• _Excerpted passage_:
Thus the Galapagos group of islands, situated at a distance of about 805 kilometres away from the nearest American coast, has a fauna which is typically American but most of the species are restricted only to the islands, and there are some species which are more or less confined to a single island of the archipelago.

This fact also suggests ‘descent with modification’. Ancestral forms migrated to the islands from the nearest mainland, and having arrived there they were isolated and slowly transformed into new but related species.

3. Morphological Evidence:

(1) Comparative anatomy of the vertebrates reveals a close similarity in structural planning. The slight modification in detail is the effect of adaptation to different modes of living. For example, if we compare the heart of the fish, toad, lizard and guinea-pig we find that this organ is built on the same general plan in every case.

The two-chambered heart of the fish is very simple and admirably adapted to its aquatic environment. In the toad, though basically the same, the heart has modified a bit in response to the change of habitat.

Thus the two-chambered heart of the fish has been modified into the three-chambered heart in the amphibian, but even this is not sufficient to check admixture of the arterial and venous blood. In the lizard, which is a reptile, the heart is practically three-chambered; there are two auricles, but the single ventricle is partially divided by an incomplete parti­tion.

In the guinea-pig, which is a mammal, the heart is four- chambered; there are two auricles and two ventricles, and this four-chambered heart is perfectly adapted to separate and direct the two kinds of blood to their respective destination (Fig. 189). The same is true about other organ systems.

In all vertebrates the ner­vous system includes the brain with five comparable subdivisions. The brain, however, exhibits progressive changes from fishes to mammals; there is gradual enlargement of the cerebral hemispheres—parti­cularly the pallium which is the seat of intelligence, and also of the cerebellum which is concerned with muscular co-ordination (Fig. 190).

Heart in Fish

Brain of Fish, Frog, Reptile and Guinea-Pig (2) Homologous structures, such as the forelimbs of the ver­tebrates, appear to differ widely from one another. In the horse they are required for locomotion on dry land. In birds they are modified to form the wings for flying.

In the whales, the forelimbs take the form of paddle-like flippers for swimming in water. In man the fore­limbs are typically pentadactyle and adapted for grasping objects, and for fine manipulations.

But an examination of the skeletal archi­tecture of these different types of forelimbs clearly indicates that they are all pentadactyle in nature and consist of practically the same bony elements and are all built on the same fundamental plan (Fig. 191).

Homology of the Forelimb

Similarly the green stem of a plant, the tuber of a potato, the thorn of Duranta and the tendril of Passiflora may appear to differ widely from one another but all of them are homologous structures and the difference in appearance is due to difference in function.

(3) Vestigial organs are useless structures of reduced size, which are found in many animals. These structures are not function­al in a given species but are homologous with functional structures in other closely related species. The muscles concerned with the movement of the pinna in man serve as a good example of vestigial organ.

• _Dataset content_:
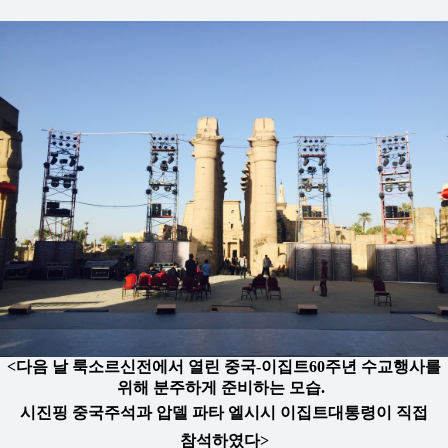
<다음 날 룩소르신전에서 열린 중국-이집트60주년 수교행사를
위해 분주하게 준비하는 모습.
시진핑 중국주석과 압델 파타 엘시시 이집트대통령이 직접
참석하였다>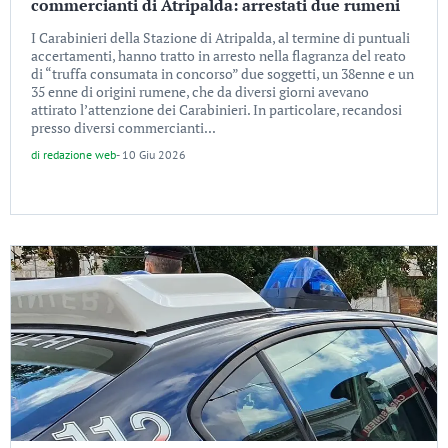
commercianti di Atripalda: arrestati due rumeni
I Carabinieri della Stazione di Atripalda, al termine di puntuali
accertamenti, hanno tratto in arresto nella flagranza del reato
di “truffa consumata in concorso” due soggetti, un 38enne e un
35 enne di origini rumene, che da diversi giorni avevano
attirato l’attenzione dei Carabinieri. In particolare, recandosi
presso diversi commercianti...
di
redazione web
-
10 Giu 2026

• _Required action 1_: In the passage on evidence for evolution, how many chambers does the guinea-pig's heart have?
• _Required action 2_: Repeat the passage on evidence for evolution word for word from "Thus the two-chambered" to "other organ systems.".
• _Required action 3_: Carry on the passage on evidence for evolution from its last sentence.
The material has nothing to do with the passage on evidence for evolution.

• _Answer area 1_: Four: two auricles and two ventricles.

• _Answer area 2_:
Thus the two-chambered heart of the fish has been modified into the three-chambered heart in the amphibian, but even this is not sufficient to check admixture of the arterial and venous blood. In the lizard, which is a reptile, the heart is practically three-chambered; there are two auricles, but the single ventricle is partially divided by an incomplete parti­tion.

In the guinea-pig, which is a mammal, the heart is four- chambered; there are two auricles and two ventricles, and this four-chambered heart is perfectly adapted to separate and direct the two kinds of blood to their respective destination (Fig. 189). The same is true about other organ systems.

• _Answer area 3_:
These muscles are useless and small because man does not require to move his ear for catching sound-waves. In related lower forms, such as guinea-pig, these muscles are well-developed useful structures which turn the pinna towards the source of the sound.

The useless vermiform appendix in connection with the caecum of man is another example of a vestigial structure which is homologous to the well-formed and useful appendix of the rabbit (Fig. 192).

Few Vestigial Structures

It seems rather difficult to account for the presence of such useless structures in man unless we assume that they represent vestiges of a useful functional organ in some remote ancestral form.

The greatly reduced vestigial wings of the running birds such as kiwi and ostrich and the vestigial hind limbs of the snake python are other examples. The scale leaves on rhizomes and tubers, the staminodes or stamens without anthers, are examples of vestigial organs in plants.

(4) Intermediate forms linking closely related groups ought to be present if each individual is to evolve out of the pre-existing lower form. Unfortunately such intermediate forms are invariably weak and often fail to survive. At least one animal, the duck-billed mole (Ornithorhynckus) is worthy of mention in this connection.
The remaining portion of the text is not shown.